Whether you're currently renting and have chosen to invest or are a homeowner looking to expand your properties, you'll want to ensure you get a cheap home loan deal that suits your needs.
However, property investment isn't just about finding a lender that can provide you with the best mortgage option for your circumstances - though this is certainly important!
Owning multiple properties is an ongoing commitment, but with the right planning, it can work out very successfully.
There are a few things to keep in mind when investing. It pays to know what kind of allowances you are eligible for so you can maximise the return on your investment.
One property tip to keep in mind involves depreciating assets.
As a landlord or self managed super fund investment property owner, it's worth being aware of depreciating assets and how you can actually benefit from these.
Did you know that you're eligible for a tax deduction for the decline in depreciating assets' values acquired with a property purchase?
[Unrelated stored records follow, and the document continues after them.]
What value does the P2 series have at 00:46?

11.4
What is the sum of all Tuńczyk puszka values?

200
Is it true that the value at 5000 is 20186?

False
The Australian Taxation Office (ATO) explains that this deduction not only applies to assets that were acquired with the property at time of purchase, but also those which were subsequently purchased for a home or unit.
A depreciating asset is that which "can reasonably be expected to decline in value over the time it is used," notes the ATO.
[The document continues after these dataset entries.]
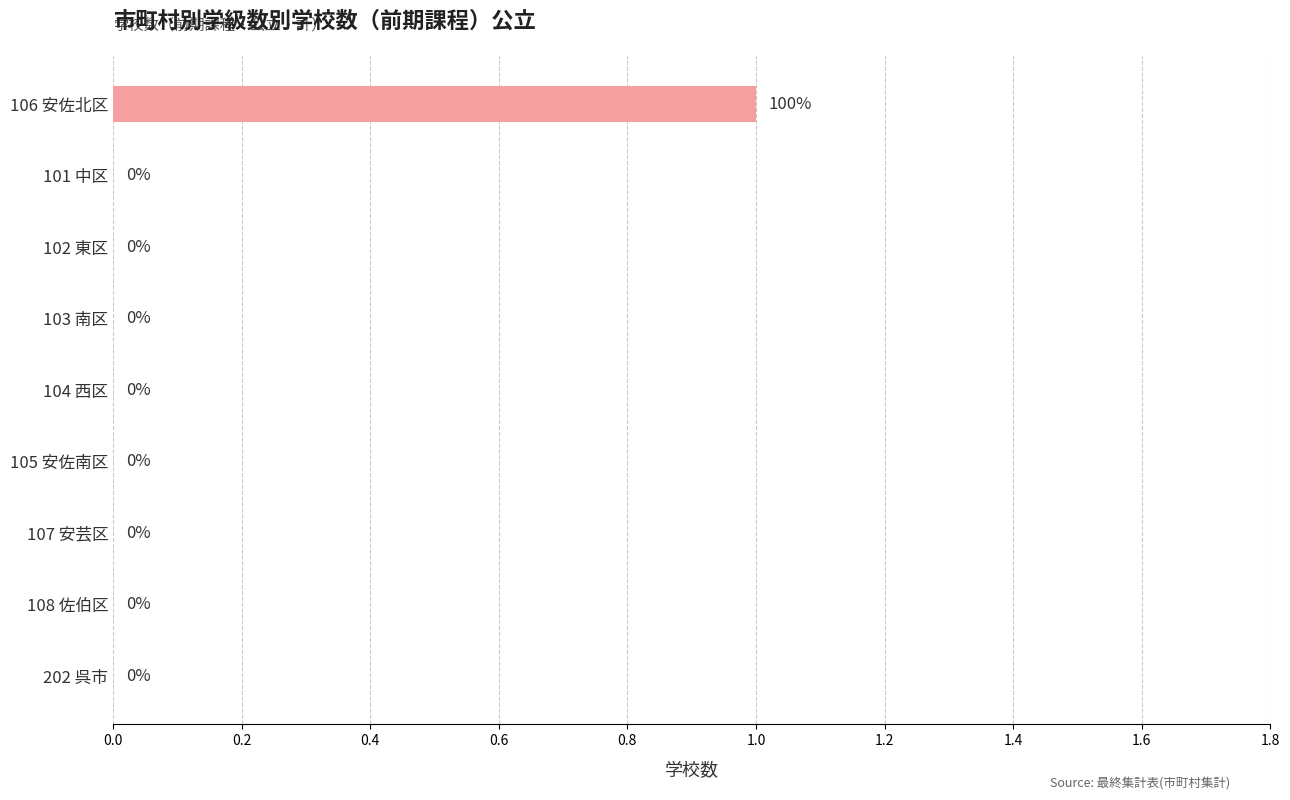

Reading top to bottom, what are all the values shown in this chart?

106 安佐北区=1	101 中区=0	102 東区=0	103 南区=0	104 西区=0	105 安佐南区=0	107 安芸区=0	108 佐伯区=0	202 呉市=0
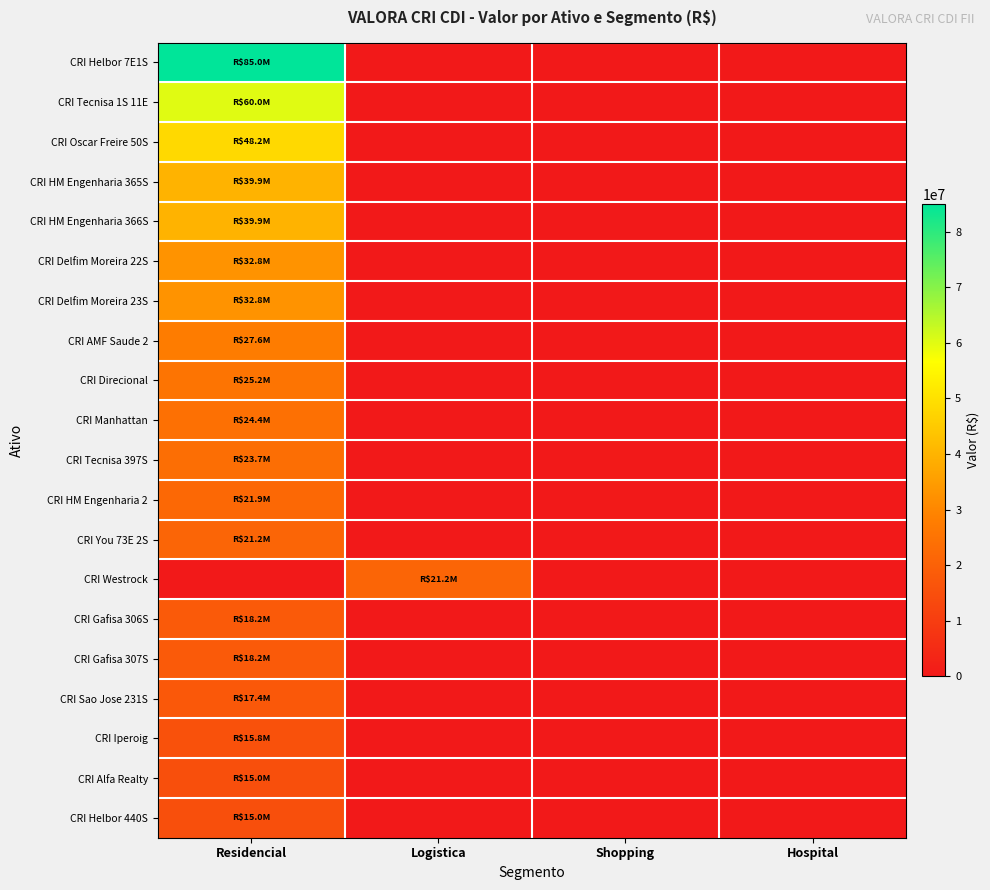

Reading left to right, extract all data points from this chart.

CRI Helbor 7E1S: Residencial=85000000.0	Logistica=0.0	Shopping=0.0	Hospital=0.0
CRI Tecnisa 1S 11E: Residencial=60000000.0	Logistica=0.0	Shopping=0.0	Hospital=0.0
CRI Oscar Freire 50S: Residencial=48157248.6	Logistica=0.0	Shopping=0.0	Hospital=0.0
CRI HM Engenharia 365S: Residencial=39854168.8	Logistica=0.0	Shopping=0.0	Hospital=0.0
CRI HM Engenharia 366S: Residencial=39854168.8	Logistica=0.0	Shopping=0.0	Hospital=0.0
CRI Delfim Moreira 22S: Residencial=32836178.0	Logistica=0.0	Shopping=0.0	Hospital=0.0
CRI Delfim Moreira 23S: Residencial=32836178.0	Logistica=0.0	Shopping=0.0	Hospital=0.0
CRI AMF Saude 2: Residencial=27592442.1	Logistica=0.0	Shopping=0.0	Hospital=0.0
CRI Direcional: Residencial=25248585.6	Logistica=0.0	Shopping=0.0	Hospital=0.0
CRI Manhattan: Residencial=24397990.7	Logistica=0.0	Shopping=0.0	Hospital=0.0
CRI Tecnisa 397S: Residencial=23682774.3	Logistica=0.0	Shopping=0.0	Hospital=0.0
CRI HM Engenharia 2: Residencial=21938297.6	Logistica=0.0	Shopping=0.0	Hospital=0.0
CRI You 73E 2S: Residencial=21211153.0	Logistica=0.0	Shopping=0.0	Hospital=0.0
CRI Westrock: Residencial=0.0	Logistica=21167238.6	Shopping=0.0	Hospital=0.0
CRI Gafisa 306S: Residencial=18229714.8	Logistica=0.0	Shopping=0.0	Hospital=0.0
CRI Gafisa 307S: Residencial=18229714.8	Logistica=0.0	Shopping=0.0	Hospital=0.0
CRI Sao Jose 231S: Residencial=17443725.1	Logistica=0.0	Shopping=0.0	Hospital=0.0
CRI Iperoig: Residencial=15751719.9	Logistica=0.0	Shopping=0.0	Hospital=0.0
CRI Alfa Realty: Residencial=15014619.8	Logistica=0.0	Shopping=0.0	Hospital=0.0
CRI Helbor 440S: Residencial=15008852.2	Logistica=0.0	Shopping=0.0	Hospital=0.0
This could include stoves, washing machines and freestanding furniture.
If you have an investment property, you might consider furnishing it with certain items - such as a stove and fridge - in order to secure the right tenants.
For instance, you might buy an apartment that's located several storeys high in a building. Tenants who know they don't have to move as much furniture may be more compelled to move in.
By offering certain assets for the duration of the tenancy, you could widen the pool of potential tenants to ensure you get the right people in your investment property.
When you're working out your assessable income for your tax return, you may be able to "claim a deduction for the decline in value of the cost of capital assets," notes the ATO.
There are a number of steps to finding out how much you can deduct.
First, you'll need to work out if the item is in fact a depreciating asset.
You'll then need to figure out if there has been a decline in value. If you acquired the asset on or after July 1, 2001, you'll follow the process outlined in the ATO's Uniform Capital Allowance System (UCA).
It's also worth noting that some of the general UCA rules don't apply to certain assets. Factors like the cost of the asset and the purpose of it are relevant to complete this analysis.
Other steps you need to take to work out your possible deductions include the effective life of the asset and the cost of it.
While this might seem like a complicated process, the ATO has significant information on its website to help explain the process better so you can be sure that you're getting the best deal within the bounds of tax legislation.
Being able to claim on depreciating assets is just one way you can be tax effective.
This information has been prepared without taking into account your individual objectives, financial situation or needs. You should, before acting on this information, consider its appropriateness to your circumstances.